Angra – Angels Cry
The library of Brazilian power/prog band Angra is a bit of an unusual one, and there seem to be several different “moods” that the group settles into on various albums, which re-occur later in their career. Both Fireworks and Holy Land demonstrate qualities that later would crop up in Aurora Consurgens and Aqua, and if this is the case, the band’s self-title 1993 debut Angels Cry is the crackling herald of things to come on Rebirth. It’s very alien to think that Angra was once a fledgling power metal band, brilliant and talented even in its infancy, but all of them have started somewhere, and Angra brighter than most.
The complexity and ingenuity of Angels Cry is as striking now as it must have been when the band’s first few fans put their headphones to their ears or the needle to vinyl back in the early 90’s. Similar to any good progressive metal band, a new juicy tidbit jumps out of music upon each repeated listen, continuously enriching the album’s experience, whether it’s one of Matos’ vocal turns, a backing guitar melody that you just noticed, or that great bass fill that you weren’t expecting. The dual guitar mastery of Loureiro and Bittencourt, while not having reached the majesty that it would on later albums, has its beginning here, and it’s a bit of a puzzle as to why the aggressive shredding was fairly absent on the subsequent two albums before returning in a blaze of glory.
Angels Cry was perhaps one of the true pioneering albums of the early 1990’s, and indeed of the progressive power metal fusion genre in general. On this album, Matos, Loureiro, and company repeatedly take speedy power metal, frequent neo-classicism, instrumental prowess, regular tempo shifts, colorful chordal combination, and stinging guitar solos, blending them nearly seamlessly, track after track, into a final product that is often both exhilarating and spellbinding. More than nearly any other progressive power project of the early 90’s, the combination of all of these elements just plain works.
Part of the reason for this success is the voice of Andre Matos. Not until Shaman’s 2002 release Ritual, after departing Angra, would he put forth such a strong lead vocal performance, and I feel that even that does not equal his work on Angels Cry. While his voice fits well enough in the following Holy Land, Fireworks saw his vocals beginning to clash with the music that Angra was creating. But here, at the beginning, Matos’ vocals are effortlessly strong during high points such as “Evil Warning”, “Carry On”, and “Streets Of Tomorrow”, followed by touching sensitivity in “Wuthering Heights” and “Lasting Child” (though there are a couple of parts on the latter where his vocals gain a bit of an irritating quality). Throughout these songs and on the rest of the album, Matos bounces back and forth with grace and poise, with only an occasional long-held falsetto drone to spoil the grandeur.

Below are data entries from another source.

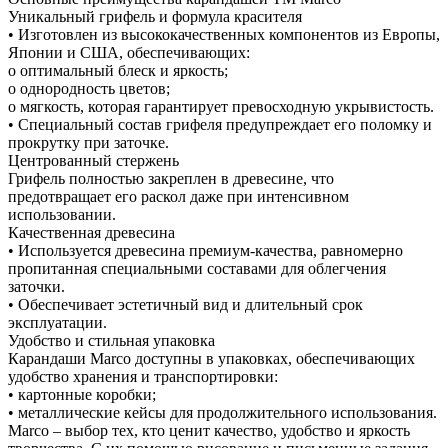
Уникальный грифель и формула красителя
• Изготовлен из высококачественных компонентов из Европы,
Японии и США, обеспечивающих:
o оптимальный блеск и яркость;
o однородность цветов;
o мягкость, которая гарантирует превосходную укрывистость.
• Специальный состав грифеля предупреждает его поломку и
прокрутку при заточке.
Центрованный стержень
Грифель полностью закреплен в древесине, что
предотвращает его раскол даже при интенсивном
использовании.
Качественная древесина
• Используется древесина премиум-качества, равномерно
пропитанная специальными составами для облегчения
заточки.
• Обеспечивает эстетичный вид и длительный срок
эксплуатации.
Удобство и стильная упаковка
Карандаши Marco доступны в упаковках, обеспечивающих
удобство хранения и транспортировки:
• картонные коробки;
• металлические кейсы для продолжительного использования.
Marco – выбор тех, кто ценит качество, удобство и яркость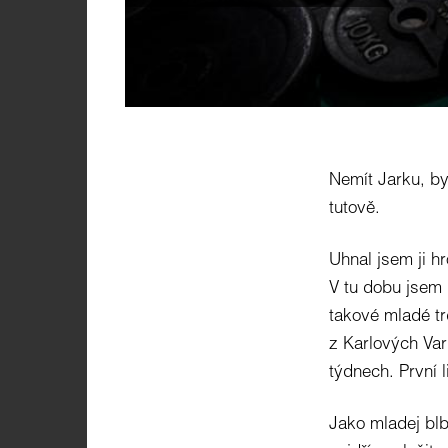
Nemít Jarku, by
tutově.
Uhnal jsem ji h
V tu dobu jsem 
takové mladé tr
z Karlových Varů
týdnech. První l
Jako mladej blbe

These occasional vocal trips, along with a very occasional tendency to drag out a musical idea, are the only small problems with this rather magnificent debut. The great work on Angels Cry is spread all around the album, but my personal favorite section is the run from “Never Understand”, through “Wuthering Heights” and “Streets Of Tomorrow”, and ending with “Evil Warning”. All of these songs are among the best compositions in Angra’s early career, and offer lasting memorability and the utmost level of enjoyment that the band has to offer.
There’s really no poor starting point for new listeners to Angra, but depending on the attention level of the new listener, I would recommend Angels Cry over even Rebirth or Temple Of Shadows, because we all enjoy seeing how a band started, especially when the artist’s baptism is as fulfilling and stirring as Angra’s. A debut to stand the test of time, Angels Cry is a testament to what young and talented, but as yet unknown musicians can accomplish when they set their minds to their work.